Task requirements:
A: In the drama triangle post, when do the children finally go to sleep?
B: Repeat the part of the drama triangle post that opens with the words containing "The children don't" and closes with "the grown ups.".

Supplied text:
"""
Monday, 6 July 2015

The Drama Triangle


Being a parent of two young, restless children on these hot, light nights tests my emotional and physical resilience to an extreme. They have both slept in the car on the way home earlier, of course, so have already enjoyed a 45 minute deep sleep. The calming-down effects of the usual food, bath, story routines are undermined by the intense sunshine and sticky skin under even the lightest of pyjamas. 

I know we don't live in a sub-saharan hot-spot, but it is well-documented that the Brits aren't particularly prepared for hot days and nights. And our Sussex home near the coast is built to insulate, which it does very well.

The children don't go to sleep until gone 10pm, and for the 3 hours prior to this there is a merry-go-round of irritability: tantrums, frustrated stomping about, apologies, hot cuddles, pleading, blackmail, angry outbursts, platitudes etc etc. It is a buffet of ill-advised behaviours.

But it is only ever later on, when everyone's defeated, that you properly start to reflect on what could have happened differently (clue: I am getting the car seats fitted with dashboard-controlled spikes so that they can't fall asleep in the back unless I say so). You think about the behaviours the children use to gain control of the situation in their different ways - and the behaviours my wife and I use to strive for firm fairness yet quickly lose ground to sheer exasperation. We are caught in Karpman's drama triangle and the only way out of it is someone eventually falling asleep. Probably the grown ups.
"""
Data segment:
"""
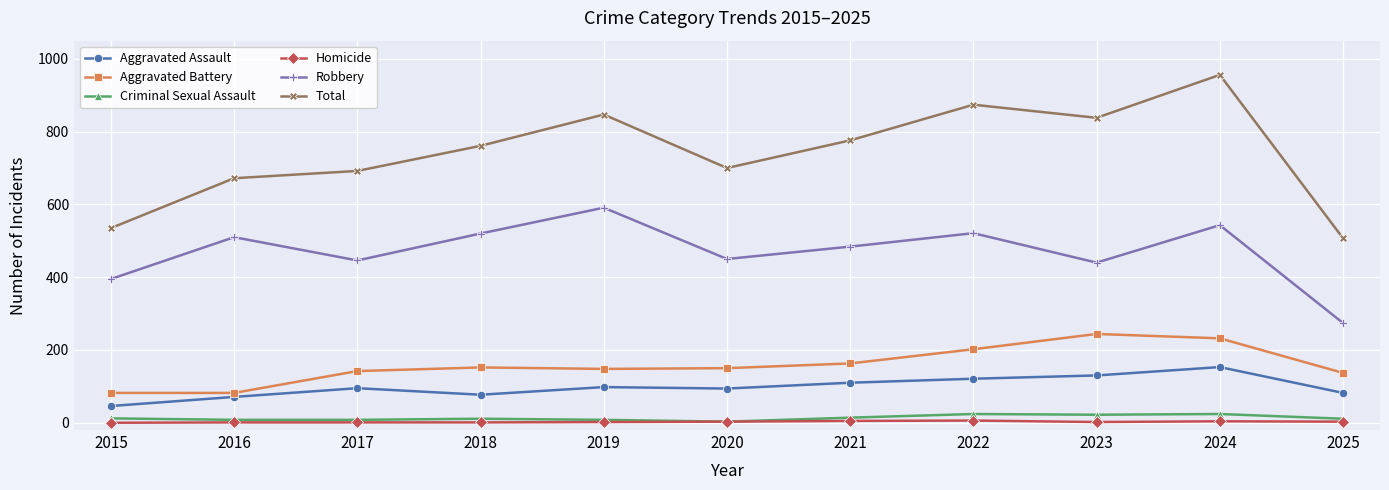

How many series are shown in this chart?

6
"""
Answers to each task:
A: Not until gone 10pm.

B:
The children don't go to sleep until gone 10pm, and for the 3 hours prior to this there is a merry-go-round of irritability: tantrums, frustrated stomping about, apologies, hot cuddles, pleading, blackmail, angry outbursts, platitudes etc etc. It is a buffet of ill-advised behaviours.

But it is only ever later on, when everyone's defeated, that you properly start to reflect on what could have happened differently (clue: I am getting the car seats fitted with dashboard-controlled spikes so that they can't fall asleep in the back unless I say so). You think about the behaviours the children use to gain control of the situation in their different ways - and the behaviours my wife and I use to strive for firm fairness yet quickly lose ground to sheer exasperation. We are caught in Karpman's drama triangle and the only way out of it is someone eventually falling asleep. Probably the grown ups.